§ YOUR ASSIGNMENT
Copy out every line from the records that includes "filterUnits".

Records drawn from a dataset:
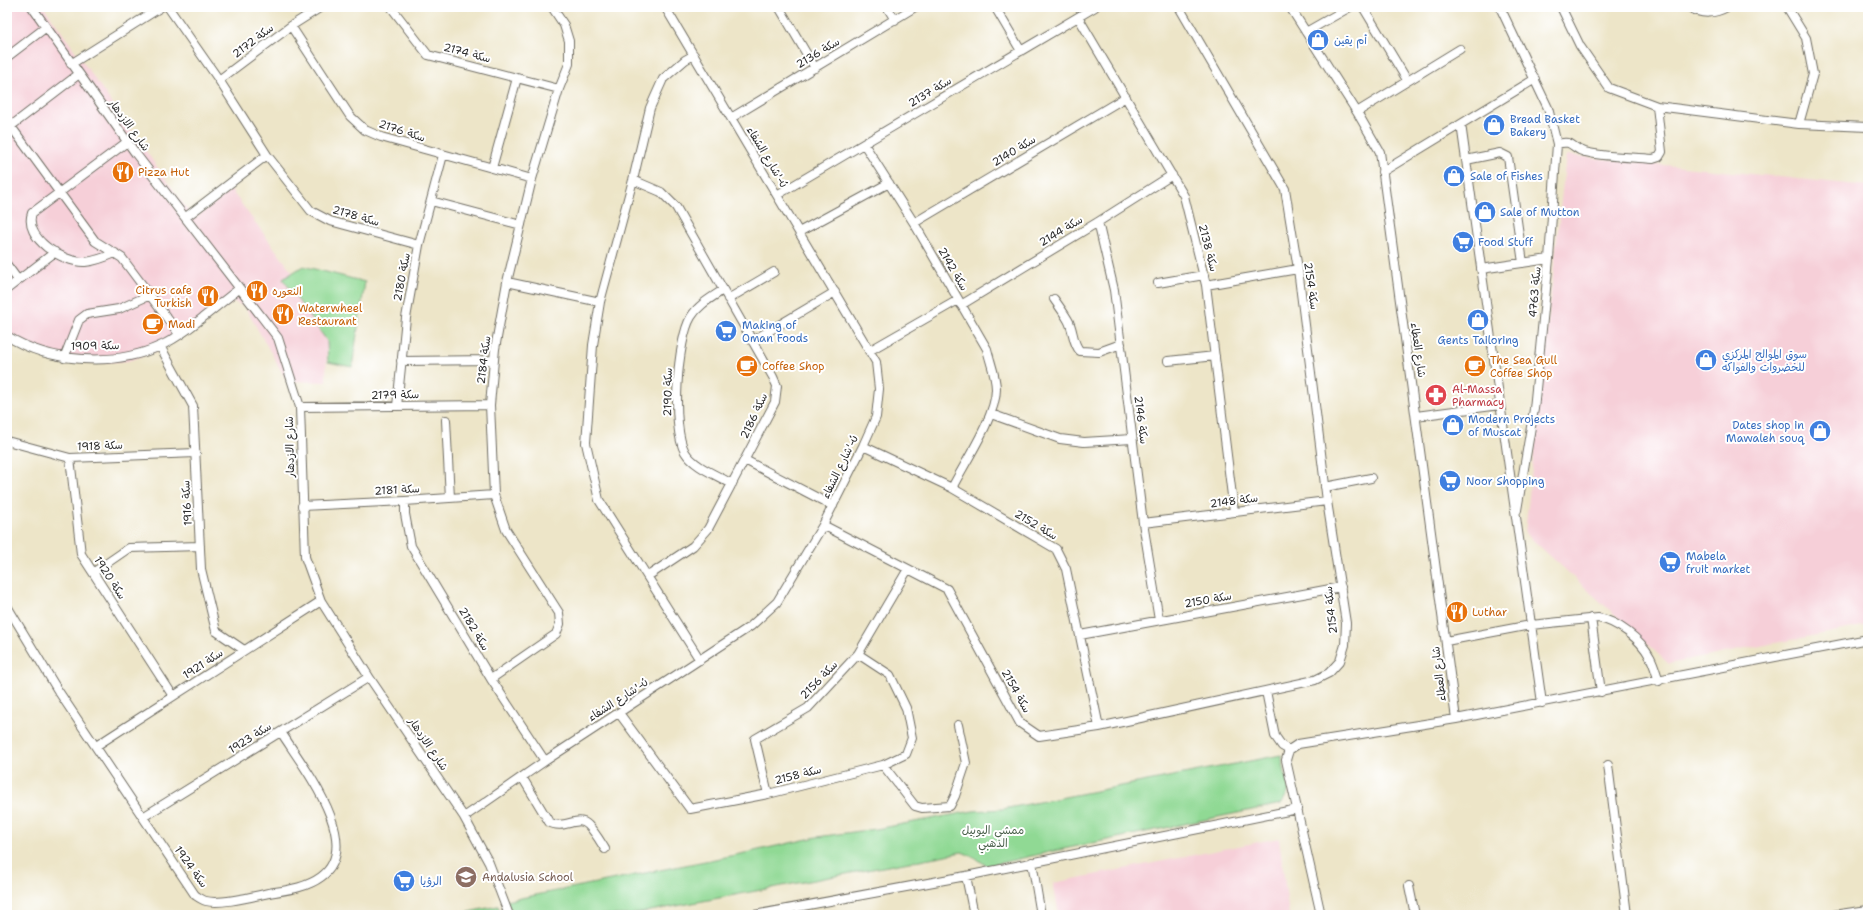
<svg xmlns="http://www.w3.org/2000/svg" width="1875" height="922" font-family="'Shantell Sans','Playpen Sans Arabic',sans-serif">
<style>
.built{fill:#f6cfd8}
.green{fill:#90d994;stroke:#5e8260}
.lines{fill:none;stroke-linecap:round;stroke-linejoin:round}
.minor-casing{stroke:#6f6c62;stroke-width:10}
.minor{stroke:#fff;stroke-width:8}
.labels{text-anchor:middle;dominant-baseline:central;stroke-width:4;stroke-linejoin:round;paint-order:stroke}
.shop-label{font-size:11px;fill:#366cbe;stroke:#fff;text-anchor:start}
.street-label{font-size:11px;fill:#2b2b2b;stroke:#fff}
.food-label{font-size:11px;fill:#c56008;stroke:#fff;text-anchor:start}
.health-label{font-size:11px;fill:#be3a42;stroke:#fff;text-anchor:start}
.park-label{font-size:11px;fill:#495f4a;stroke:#fff}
.education-label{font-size:11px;fill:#785e54;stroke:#fff;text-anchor:start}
</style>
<rect width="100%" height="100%" fill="#fff"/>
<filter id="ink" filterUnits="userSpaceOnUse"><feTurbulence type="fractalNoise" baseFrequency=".025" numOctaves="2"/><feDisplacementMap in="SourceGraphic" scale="8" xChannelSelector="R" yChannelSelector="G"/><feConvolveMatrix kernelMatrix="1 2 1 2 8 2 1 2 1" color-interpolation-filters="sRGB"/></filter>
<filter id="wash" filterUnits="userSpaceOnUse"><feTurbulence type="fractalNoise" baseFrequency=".012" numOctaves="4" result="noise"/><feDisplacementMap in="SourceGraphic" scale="16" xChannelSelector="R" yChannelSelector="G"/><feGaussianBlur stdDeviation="0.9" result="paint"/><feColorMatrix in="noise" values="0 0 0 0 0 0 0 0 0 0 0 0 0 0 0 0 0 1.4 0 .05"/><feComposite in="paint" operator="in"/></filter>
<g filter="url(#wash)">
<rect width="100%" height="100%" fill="#ede5c8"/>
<path class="built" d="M 7,7 L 44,7 L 194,219 L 231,190 L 293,273 L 283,280 L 327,341 L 326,382 L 287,381 L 245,307 L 234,302 L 159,350 L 128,361 L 97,363 L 51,358 L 15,345 L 7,340 Z
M 1566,155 L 1868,186 L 1868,625 L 1669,664 L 1525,533 Z
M 1279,838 L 1289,915 L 1059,915 L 1053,883 Z"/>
<path class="green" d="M 303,266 L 365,282 L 352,367 L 328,362 L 327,341 L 283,279 Z
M 1281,755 L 1289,791 L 1281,804 L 1054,851 L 987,866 L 976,858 L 962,852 L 629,915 L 513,915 L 506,901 L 745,853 L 817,837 L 882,828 L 973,811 L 1003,809 Z
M 498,906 L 502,915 L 453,915 Z"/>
</g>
<g filter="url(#ink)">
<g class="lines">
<g class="minor-casing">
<path id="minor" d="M 32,7 L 136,154 L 278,338 L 300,407 L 305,557 L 321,601 L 369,677 L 464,817 L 489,863 L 509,915
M 168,7 L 219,80 L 267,155 L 311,211 L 330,221 L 419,245
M 391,7 L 428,55 L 559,89
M 779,7 L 815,68
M 887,7 L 895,20
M 995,7 L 1021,51
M 1363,7 L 1407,80
M 1500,7 L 1548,108 L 1557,144 L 1549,259 L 1534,409 L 1517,510
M 1561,7 L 1580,46 L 1609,88 L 1657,106 L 1799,124 L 1868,127
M 1689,7 C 1701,15 1715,14 1727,7
M 1787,7 L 1806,38 L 1813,74 L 1799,124
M 1078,17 L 1184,196 L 1206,285 L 1234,512
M 291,26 L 350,116 L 365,130 L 381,137 L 532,179
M 1306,32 L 1350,7
M 694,55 L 685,60 L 663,79 L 650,108 L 633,180 L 600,302 L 593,345 L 586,443 L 599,500 L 700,660
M 7,57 L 45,28
M 71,64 L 161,7
M 219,80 L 291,26 L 321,7
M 1357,112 L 1460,49
M 731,118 L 915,7
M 7,121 L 95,241 L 122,258 L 179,334
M 1461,124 L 1542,703
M 11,126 L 79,74
M 864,144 L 914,223 L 987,349 C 990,362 996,376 996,389 C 996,417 965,462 952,488
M 1557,144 C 1574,139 1571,149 1585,152 C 1603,157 1633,157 1653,159 L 1659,157 L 1662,152 L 1657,106
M 1466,160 L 1500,153 L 1508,157 L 1523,263
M 492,168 L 517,78
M 1382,172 L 1535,79
M 633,180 L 661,192 L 676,207 L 773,377 L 777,386 L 775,402 L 708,529 L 693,546 L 648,576
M 777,195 L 1095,7
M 431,201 L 521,225
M 186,217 L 267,155
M 1098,222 L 1114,290 L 1143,523 L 1159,620
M 914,223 L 1126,97
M 799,232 L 889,183
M 115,253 C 106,257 96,261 85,262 C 63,263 23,238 32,213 L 127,142
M 7,265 L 18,280
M 1481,269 L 1549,259
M 507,282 L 600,302
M 1158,283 L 1204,275
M 1206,285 L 1298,269
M 7,289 L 55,252
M 723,290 C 711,298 698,305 691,317 C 677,340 671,428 685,452 C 694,467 717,475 732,484
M 728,299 L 774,272
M 1054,299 C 1059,306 1064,313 1068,320 C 1074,330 1072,343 1080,351 L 1099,352 L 1121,344
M 961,305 L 1098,222 L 1172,175
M 7,336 C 50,363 114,367 160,346 C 185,335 216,306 239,289
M 752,341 L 835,292
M 160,346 L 193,406 L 201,569 L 216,631 L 244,650
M 869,351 L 958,300
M 64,358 L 79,320 L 87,314 L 119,309 L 150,295
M 401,361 L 494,360
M 1168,361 L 1215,356
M 397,406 L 406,318 L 419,245 L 443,155
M 300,407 L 490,405
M 991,414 L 1060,439 L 1084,442 L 1132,439
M 1416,416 L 1500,405
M 446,420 L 450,498
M 7,441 L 70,458 L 196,453
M 863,446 L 952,488 L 1056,549 L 1066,569 L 1099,727
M 70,458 L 81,554 L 173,696
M 745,460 L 833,506
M 1325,487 L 1371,478
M 405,501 L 405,514 L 411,546 L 491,679 L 545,761
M 302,506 L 405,501 L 494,495
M 1143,523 L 1327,501
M 823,525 L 947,589 L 1020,723 L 1039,736 L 1099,727 L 1315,680 L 1329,673 L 1340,661 L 1345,645 L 1346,623 L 1327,501 L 1298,269 L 1285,189 L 1179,7
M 94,572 L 129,548 L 200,546
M 7,606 L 57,689 L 195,895 C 198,897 202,900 206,901 C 221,905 254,896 269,893 C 287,890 306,888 321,877 C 366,844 301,764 281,732
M 1591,618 L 1601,692
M 1080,635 L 1341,587
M 1446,641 L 1531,625 L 1598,618 C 1617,621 1641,639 1650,657 C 1654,664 1656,673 1659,681
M 491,679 L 556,634 L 560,624 L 559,613 L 506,530 L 494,495 L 490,405 L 495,349 L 507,282 L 532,179 L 559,89 L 569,64 L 569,41 L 564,25 L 552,7
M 1266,691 L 1275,736 L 1282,746 L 1289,750
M 619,713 L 690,809 L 768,794 L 883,765 L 906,754 L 912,738 L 906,708 L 890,675 L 858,654
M 1456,719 L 1868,639
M 96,746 L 321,601
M 1289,750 L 1298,744 L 1456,719 L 1380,152 L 1357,112 L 1290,7
M 1289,750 L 1286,760 L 1321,915
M 883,765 L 915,806 L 922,808 L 950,806 L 955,796 L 966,763 L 958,725
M 1608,765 L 1627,915
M 522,777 L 549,822 C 564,831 578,814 588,825 C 595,832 600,841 605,849
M 768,794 L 755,739 L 808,708 L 858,654 L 908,569
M 143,817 L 369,677
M 464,817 L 545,761 L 751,626 L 777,602 L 823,525 L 863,446 L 876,417 L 879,389 L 876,362 L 665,7
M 1032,862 L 1041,915
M 966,876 L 974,915
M 1409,886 L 1415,915
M 754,915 L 966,876 L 1298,809
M 1833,915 L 1868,910"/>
</g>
<use href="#minor" class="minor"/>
</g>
</g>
<defs>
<g id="shop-disc" transform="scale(1.15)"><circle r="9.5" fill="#3f7fe0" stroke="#fff"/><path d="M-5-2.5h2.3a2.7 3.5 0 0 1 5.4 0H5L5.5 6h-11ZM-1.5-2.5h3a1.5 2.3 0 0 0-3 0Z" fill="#fff"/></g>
<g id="restaurant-disc" transform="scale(1.15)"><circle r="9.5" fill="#e8710a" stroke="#fff"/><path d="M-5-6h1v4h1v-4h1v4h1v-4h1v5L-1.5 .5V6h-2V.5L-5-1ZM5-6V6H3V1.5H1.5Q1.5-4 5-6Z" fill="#fff"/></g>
<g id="supermarket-disc" transform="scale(1.15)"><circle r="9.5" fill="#3f7fe0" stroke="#fff"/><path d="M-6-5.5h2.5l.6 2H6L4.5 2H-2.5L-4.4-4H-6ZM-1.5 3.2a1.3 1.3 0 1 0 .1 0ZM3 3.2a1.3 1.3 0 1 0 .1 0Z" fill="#fff"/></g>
<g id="cafe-disc" transform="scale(1.15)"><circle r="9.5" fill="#e8710a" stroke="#fff"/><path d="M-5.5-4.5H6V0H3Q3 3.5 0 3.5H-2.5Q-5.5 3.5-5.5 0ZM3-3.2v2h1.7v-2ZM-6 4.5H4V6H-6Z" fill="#fff"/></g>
<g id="pharmacy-disc" transform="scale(1.15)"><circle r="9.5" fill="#e0444e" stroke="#fff"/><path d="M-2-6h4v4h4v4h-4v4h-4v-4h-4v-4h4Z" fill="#fff"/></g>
<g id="school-disc" transform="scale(1.15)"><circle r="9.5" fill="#8d6e63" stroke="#fff"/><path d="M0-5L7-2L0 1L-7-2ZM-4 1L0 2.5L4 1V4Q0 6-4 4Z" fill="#fff"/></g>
</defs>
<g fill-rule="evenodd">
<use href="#shop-disc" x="1318" y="40"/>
<use href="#shop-disc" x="1494" y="125"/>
<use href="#restaurant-disc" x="123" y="172"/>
<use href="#shop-disc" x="1454" y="176"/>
<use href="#shop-disc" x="1485" y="212"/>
<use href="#supermarket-disc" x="1463" y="242"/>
<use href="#restaurant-disc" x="257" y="291"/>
<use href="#restaurant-disc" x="208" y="296"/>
<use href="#restaurant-disc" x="283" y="314"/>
<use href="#shop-disc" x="1478" y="320"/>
<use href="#cafe-disc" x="153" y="324"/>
<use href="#supermarket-disc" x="726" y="331"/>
<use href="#shop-disc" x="1706" y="360"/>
<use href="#cafe-disc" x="747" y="366"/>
<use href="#cafe-disc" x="1475" y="366"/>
<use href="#pharmacy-disc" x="1436" y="395"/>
<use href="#shop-disc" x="1453" y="425"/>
<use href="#shop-disc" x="1820" y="431"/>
<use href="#supermarket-disc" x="1450" y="481"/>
<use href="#supermarket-disc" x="1670" y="562"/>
<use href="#restaurant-disc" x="1457" y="612"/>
<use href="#school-disc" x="466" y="877"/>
<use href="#supermarket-disc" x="404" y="881"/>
</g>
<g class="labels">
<g class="shop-label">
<text x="1334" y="40">أم يقين</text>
<text x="1510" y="119">Bread Basket<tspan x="1510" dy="13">Bakery</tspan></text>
<text x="1470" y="176">Sale of Fishes</text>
<text x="1500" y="212">Sale of Mutton</text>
<text x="1478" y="242">Food Stuff</text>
<text x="742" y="325">Making of<tspan x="742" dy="13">Oman Foods</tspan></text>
<text x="1478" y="340" text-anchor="middle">Gents Tailoring</text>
<text x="1722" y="354">سوق الموالح المركزي<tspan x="1722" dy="13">للخضروات والفواكه</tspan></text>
<text x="1468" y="419">Modern Projects<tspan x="1468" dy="13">of Muscat</tspan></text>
<text x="1804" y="425" text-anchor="end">Dates shop in<tspan x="1804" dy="13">Mawaleh souq</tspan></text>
<text x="1466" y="481">Noor Shopping</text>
<text x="1686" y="556">Mabela<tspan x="1686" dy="13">fruit market</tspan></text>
<text x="420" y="881">الرؤيا</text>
</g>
<g class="street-label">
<text transform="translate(253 41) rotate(-37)">سكة 2172</text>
<text transform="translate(467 53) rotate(15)">سكة 2174</text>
<text transform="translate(818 53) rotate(-31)">سكة 2136</text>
<text transform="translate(930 92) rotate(-31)">سكة 2137</text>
<text transform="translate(129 125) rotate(54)">شارع الازدهار</text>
<text transform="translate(402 131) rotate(18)">سكة 2176</text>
<text transform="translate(1014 151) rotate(-31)">سكة 2140</text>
<text transform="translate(767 157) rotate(59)">شارع الشفاء'-ú</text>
<text transform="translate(356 216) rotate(16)">سكة 2178</text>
<text transform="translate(1061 231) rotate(-31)">سكة 2144</text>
<text transform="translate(1208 248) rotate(76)">سكة 2138</text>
<text transform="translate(953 269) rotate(60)">سكة 2142</text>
<text transform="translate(402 277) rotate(-79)">سكة 2180</text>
<text transform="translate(1311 286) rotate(82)">سكة 2154</text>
<text transform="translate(1535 292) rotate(-85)">سكة 4763</text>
<text transform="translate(95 346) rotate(-1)">سكة 1909</text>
<text transform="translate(1418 350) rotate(82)">شارع العطاء</text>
<text transform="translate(484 360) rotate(-83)">سكة 2184</text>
<text transform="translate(668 392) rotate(-89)">سكة 2190</text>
<text transform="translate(395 395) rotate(-1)">سكة 2179</text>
<text transform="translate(754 416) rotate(-65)">سكة 2186</text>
<text transform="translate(1141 420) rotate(83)">سكة 2146</text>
<text transform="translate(100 446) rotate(-2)">سكة 1918</text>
<text transform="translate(290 447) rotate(-91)">شارع الازدهار</text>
<text transform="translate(840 467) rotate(-64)">شارع الشفاء'-ú</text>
<text transform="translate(397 490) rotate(-3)">سكة 2181</text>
<text transform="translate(1234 501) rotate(-7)">سكة 2148</text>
<text transform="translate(187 503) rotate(-93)">سكة 1916</text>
<text transform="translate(1036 525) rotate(31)">سكة 2152</text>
<text transform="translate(110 578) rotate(57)">سكة 1920</text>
<text transform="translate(1208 600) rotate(-10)">سكة 2150</text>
<text transform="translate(1331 610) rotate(-96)">سكة 2154</text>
<text transform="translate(474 629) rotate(59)">سكة 2182</text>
<text transform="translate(203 664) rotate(-33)">سكة 1921</text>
<text transform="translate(1439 674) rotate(-97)">شارع العطاء</text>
<text transform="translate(819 680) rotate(-46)">سكة 2156</text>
<text transform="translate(1016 691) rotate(61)">سكة 2154</text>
<text transform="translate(618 700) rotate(-33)">شارع الشفاء'-ú</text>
<text transform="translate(250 738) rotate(-32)">سكة 1923</text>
<text transform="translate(428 744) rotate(56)">شارع الازدهار</text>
<text transform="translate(798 775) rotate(-14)">سكة 2158</text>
<text transform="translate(191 867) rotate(54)">سكة 1924</text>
</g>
<g class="food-label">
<text x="138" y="172">Pizza Hut</text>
<text x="192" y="290" text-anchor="end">Citrus cafe<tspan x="192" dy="13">Turkish</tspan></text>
<text x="272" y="291">النعوره</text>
<text x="298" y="308">Waterwheel<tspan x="298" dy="13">Restaurant</tspan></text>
<text x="168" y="324">Madi</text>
<text x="1490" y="360">The Sea Gull<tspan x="1490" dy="13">Coffee Shop</tspan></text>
<text x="762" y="366">Coffee Shop</text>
<text x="1472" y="612">Luthar</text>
</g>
<g class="health-label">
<text x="1452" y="389">Al-Massa<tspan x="1452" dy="13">Pharmacy</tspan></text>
</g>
<g class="park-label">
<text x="993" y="830">ممشى اليوبيل<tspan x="993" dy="13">الذهبي</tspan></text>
</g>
<g class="education-label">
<text x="482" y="877">Andalusia School</text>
</g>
</g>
<rect width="1875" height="922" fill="none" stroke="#fff" stroke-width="24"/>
</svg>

§ EXERCISE ANSWER
<filter id="ink" filterUnits="userSpaceOnUse"><feTurbulence type="fractalNoise" baseFrequency=".025" numOctaves="2"/><feDisplacementMap in="SourceGraphic" scale="8" xChannelSelector="R" yChannelSelector="G"/><feConvolveMatrix kernelMatrix="1 2 1 2 8 2 1 2 1" color-interpolation-filters="sRGB"/></filter>
<filter id="wash" filterUnits="userSpaceOnUse"><feTurbulence type="fractalNoise" baseFrequency=".012" numOctaves="4" result="noise"/><feDisplacementMap in="SourceGraphic" scale="16" xChannelSelector="R" yChannelSelector="G"/><feGaussianBlur stdDeviation="0.9" result="paint"/><feColorMatrix in="noise" values="0 0 0 0 0 0 0 0 0 0 0 0 0 0 0 0 0 1.4 0 .05"/><feComposite in="paint" operator="in"/></filter>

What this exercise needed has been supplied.